Designated for now, Segui has 1st in sights


5-game DH hopes to play field when weather warms

Towers taken deep early

April 07, 2002|By Roch Kubatko | Roch Kubatko,SUN STAFF

Though five games into a season may be too early to begin detecting patterns, it appears that Orioles manager Mike Hargrove intends to stick with his winter plan of using David Segui primarily as his designated hitter. The box scores don't lie.

Segui still hasn't played in the field this season, with Hargrove giving all the starts at first base to Jeff Conine. Segui appeared in only 82 games last season because of injuries, twice going on the disabled list, and Hargrove has vowed to find ways to keep him in the lineup.

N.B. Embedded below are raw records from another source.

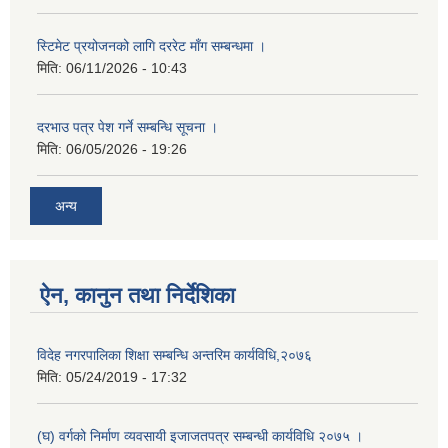
स्टिमेट प्रयोजनको लागि दररेट माँग सम्बन्धमा ।
मिति:
06/11/2026 - 10:43
दरभाउ पत्र पेश गर्ने सम्बन्धि सूचना ।
मिति:
06/05/2026 - 19:26
अन्य
ऐन, कानुन तथा निर्देशिका
विदेह नगरपालिका शिक्षा सम्बन्धि अन्तरिम कार्यविधि,२०७६
मिति:
05/24/2019 - 17:32
(घ) वर्गको निर्माण व्यवसायी इजाजतपत्र सम्बन्धी कार्यविधि २०७५ ।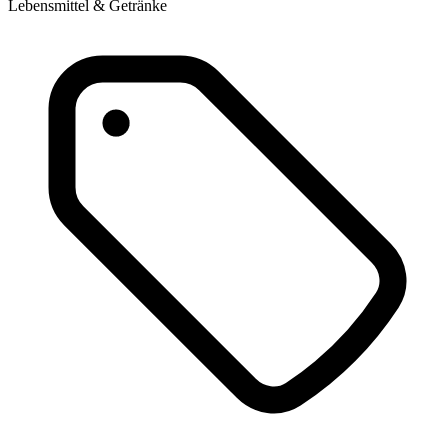
Lebensmittel & Getränke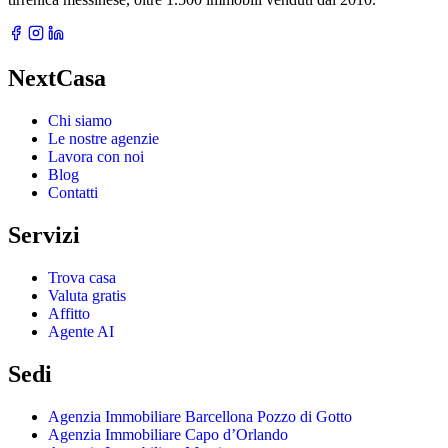
NextCasa
Chi siamo
Le nostre agenzie
Lavora con noi
Blog
Contatti
Servizi
Trova casa
Valuta gratis
Affitto
Agente AI
Sedi
Agenzia Immobiliare Barcellona Pozzo di Gotto
Agenzia Immobiliare Capo d’Orlando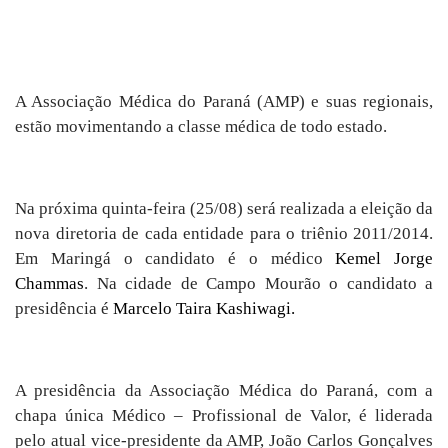
A Associação Médica do Paraná (AMP) e suas regionais,
estão movimentando a classe médica de todo estado.
Na próxima quinta-feira (25/08) será realizada a eleição da
nova diretoria de cada entidade para o triênio 2011/2014.
Em Maringá o candidato é o médico
Kemel Jorge
Chammas
. Na cidade de Campo Mourão o candidato a
presidência é
Marcelo Taira Kashiwagi.
A presidência da Associação Médica do Paraná, com a
chapa única Médico – Profissional de Valor, é liderada
pelo atual vice-presidente da AMP,
João Carlos Gonçalves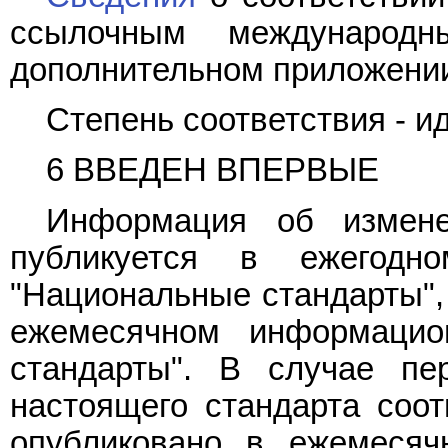
ссылочным международ
дополнительном приложени
Степень соответствия - и
6 ВВЕДЕН ВПЕРВЫЕ
Информация об измене
публикуется в ежегодн
"Национальные стандарты", 
ежемесячном информацио
стандарты". В случае пе
настоящего стандарта соо
опубликовано в ежемесяч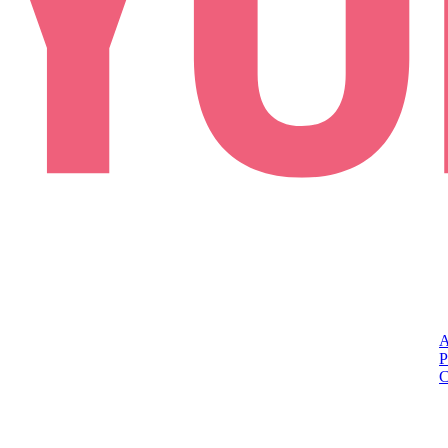
A
P
C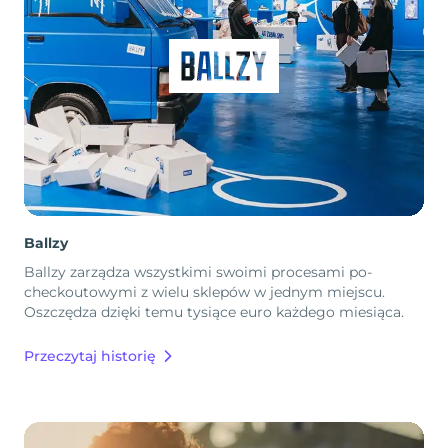
Ballzy
Ballzy zarządza wszystkimi swoimi procesami po-
checkoutowymi z wielu sklepów w jednym miejscu.
Oszczędza dzięki temu tysiące euro każdego miesiąca.
Przeczytaj historię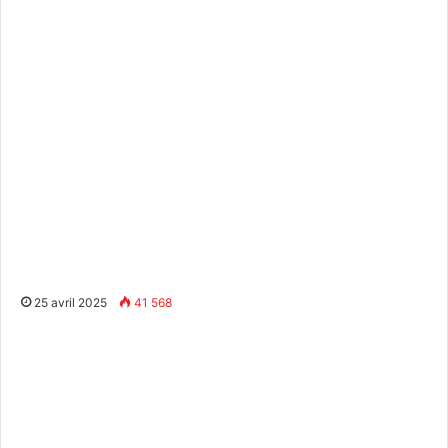
25 avril 2025
41 568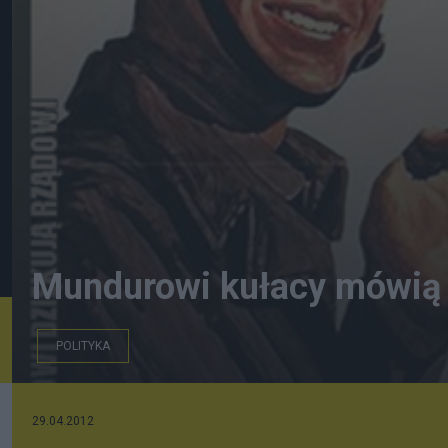
Mundurowi kułacy mówią
POLITYKA
ZAPAMIĘTAJ!
29.04.2012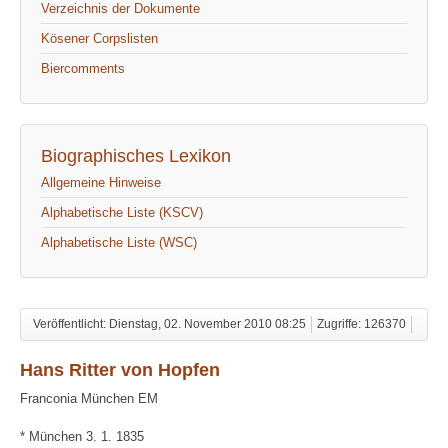
Verzeichnis der Dokumente
Kösener Corpslisten
Biercomments
Biographisches Lexikon
Allgemeine Hinweise
Alphabetische Liste (KSCV)
Alphabetische Liste (WSC)
Veröffentlicht: Dienstag, 02. November 2010 08:25
Zugriffe: 126370
Hans Ritter von Hopfen
Franconia München EM
* München 3. 1. 1835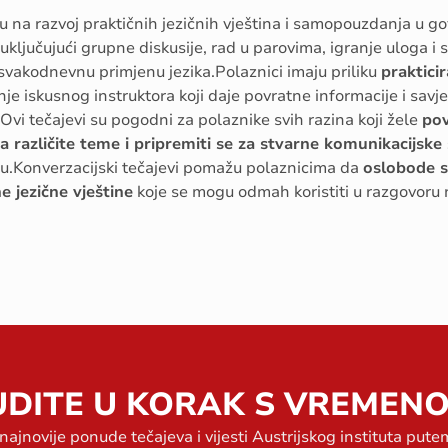
su na razvoj praktičnih jezičnih vještina i samopouzdanja u g
 uključujući grupne diskusije, rad u parovima, igranje uloga i s
svakodnevnu primjenu jezika.Polaznici imaju priliku
praktici
nje iskusnog instruktora koji daje povratne informacije i savj
Ovi tečajevi su pogodni za polaznike svih razina koji žele
pov
različite teme i pripremiti se za stvarne komunikacijske s
nju.Konverzacijski tečajevi pomažu polaznicima da
oslobode s
 jezične vještine
koje se mogu odmah koristiti u razgovoru
UDITE U KORAK S VREMENO
 najnovije ponude tečajeva i vijesti Austrijskog instituta put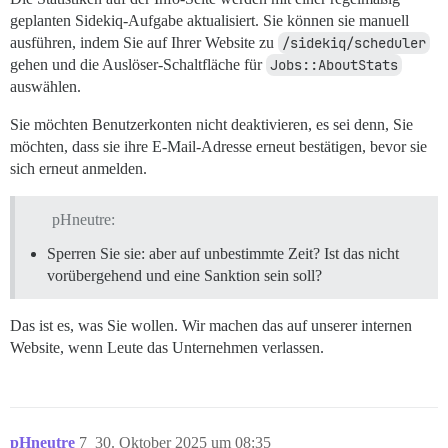
geplanten Sidekiq-Aufgabe aktualisiert. Sie können sie manuell
ausführen, indem Sie auf Ihrer Website zu
/sidekiq/scheduler
gehen und die Auslöser-Schaltfläche für
Jobs::AboutStats
auswählen.
Sie möchten Benutzerkonten nicht deaktivieren, es sei denn, Sie
möchten, dass sie ihre E-Mail-Adresse erneut bestätigen, bevor sie
sich erneut anmelden.
pHneutre:
Sperren Sie sie: aber auf unbestimmte Zeit? Ist das nicht
vorübergehend und eine Sanktion sein soll?
Das ist es, was Sie wollen. Wir machen das auf unserer internen
Website, wenn Leute das Unternehmen verlassen.
pHneutre
7
30. Oktober 2025 um 08:35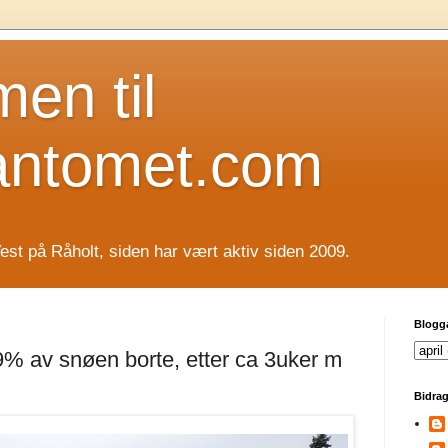
en til
antomet.com
est på Råholt, siden har vært aktiv siden 2009.
Blogg
9% av snøen borte, etter ca 3uker m
Bidrag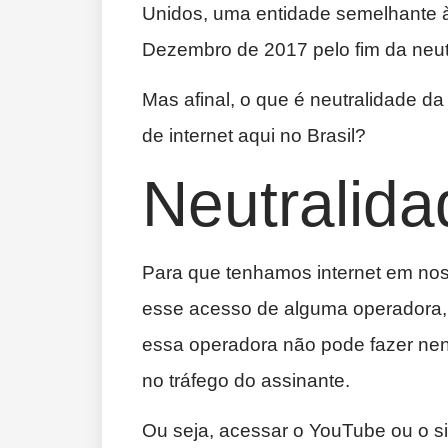
Unidos, uma entidade semelhante à 
Dezembro de 2017 pelo fim da neut
Mas afinal, o que é neutralidade d
de internet aqui no Brasil?
Neutralida
Para que tenhamos internet em nos
esse acesso de alguma operadora, 
essa operadora não pode fazer ne
no tráfego do assinante.
Ou seja, acessar o YouTube ou o si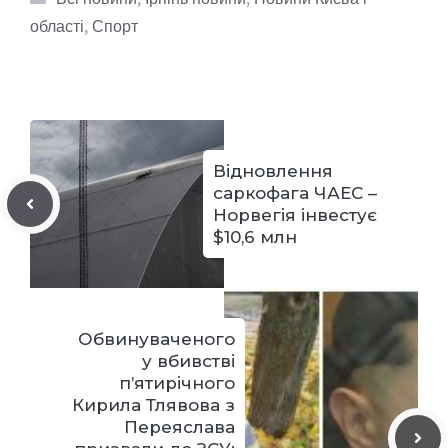
області
,
Спорт
Відновлення
саркофага ЧАЕС –
Норвегія інвестує
$10,6 млн
Обвинуваченого
у вбивстві
п’ятирічного
Кирила Тлявова з
Переяслава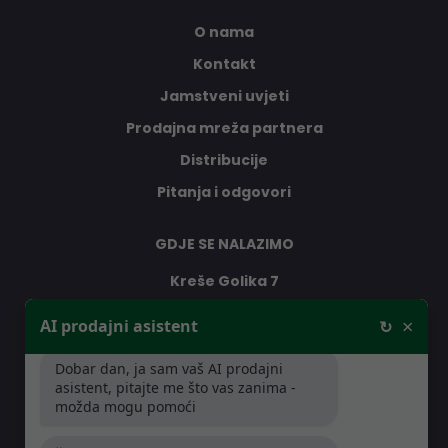
O nama
Kontakt
Jamstveni uvjeti
Prodajna mreža partnera
Distribucije
Pitanja i odgovori
GDJE SE NALAZIMO
Kreše Golika 7
10000 Zagreb
×
AI prodajni asistent
↻
Hrvatska
Dobar dan, ja sam vaš AI prodajni
asistent, pitajte me što vas zanima -
RADNO VRIJEME
možda mogu pomoći
Pon-Čet: 08:30 - 16:30h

Asked about the likelihood of keeping Segui as his designated hitter, Hargrove said, "Yeah, for right now. It's not going to be 162 games, but yeah, for the dominant part of the time right now."

Approached by reporters during January's FanFest, Segui said he hoped to convince Hargrove that his left knee was sound enough to keep him off the bench. Segui had surgery in October to remove particles from a cartilage tear that were stuck underneath the kneecap and to clean some fraying.

"I'm not a DH," Segui said in January, "but I don't make out the lineup card. Whoever they're going to put at first is fine, but I'd rather play first base."

Segui began last season as the all-time leader in fielding percentage at the position before dropping to fourth. He still views himself as a first baseman but also concedes that a nagging Achilles' injury from spring training and the weather are conspiring against him.

"My Achilles' is bothering me, and I had some weird hamstring thing going on. That's probably the main reason," he said before yesterday's 4-2 loss to the Boston Red Sox.

Because of a bone-on-bone condition, the knee is painful for Segui each day. "And this cold weather doesn't help, but my legs feel pretty decent right now," he said. "I'm doing my work at first base, and hopefully when the weather warms up a little bit, I'll be back out there.

"Wherever he puts me is fine. The bottom line is getting both of us [he and Conine] in the lineup at the same time. With the wind chill here, being the DH isn't really that bad of a deal."

Between at-bats, Segui usually can be found in the indoor cage staying loose and warm. "I swing and just keep moving around. You sit down for a minute or two and get really stiff," he said. "The temperature isn't that bad, but the wind is the worst part of it. Your eyes get dry and blurry."

The Orioles tend to get cold without Segui in the lineup. They were 38-44 (.463) with a .261 batting average and 4.7 runs scored a game when he played last season. Without him, they were 25-54 (.316) with a .235 average and 3.8 runs scored.

Hitting home in hurry

For Josh Towers to win consistently in the majors, he'll need to avoid the same poor start that sabotaged Friday's outing against the Red Sox, when he surrendered home runs to two of the game's first three batters.

Towers' velocity increased after the first inning, but he already was in a two-run hole that the Orioles couldn't escape.

"We've got to figure out a way for that not to happen again," Hargrove said. "He's aware of it because we spent considerable time talking to him. It might be that Josh is trying to overthrow when he first comes in and is getting out ahead of his arm and getting off-balance. We'll certainly look at that and see if we can correct it."

Around the horn

Jay Gibbons' third-inning home run gave the Orioles their first lead since Opening Day. ... Nomar Garciaparra is hitting .357 and leads Boston with five RBIs - only three fewer than he had last season, when wrist surgery limited him to 21 games. ... The Red Sox have outhomered their opponents 7-2 over three games.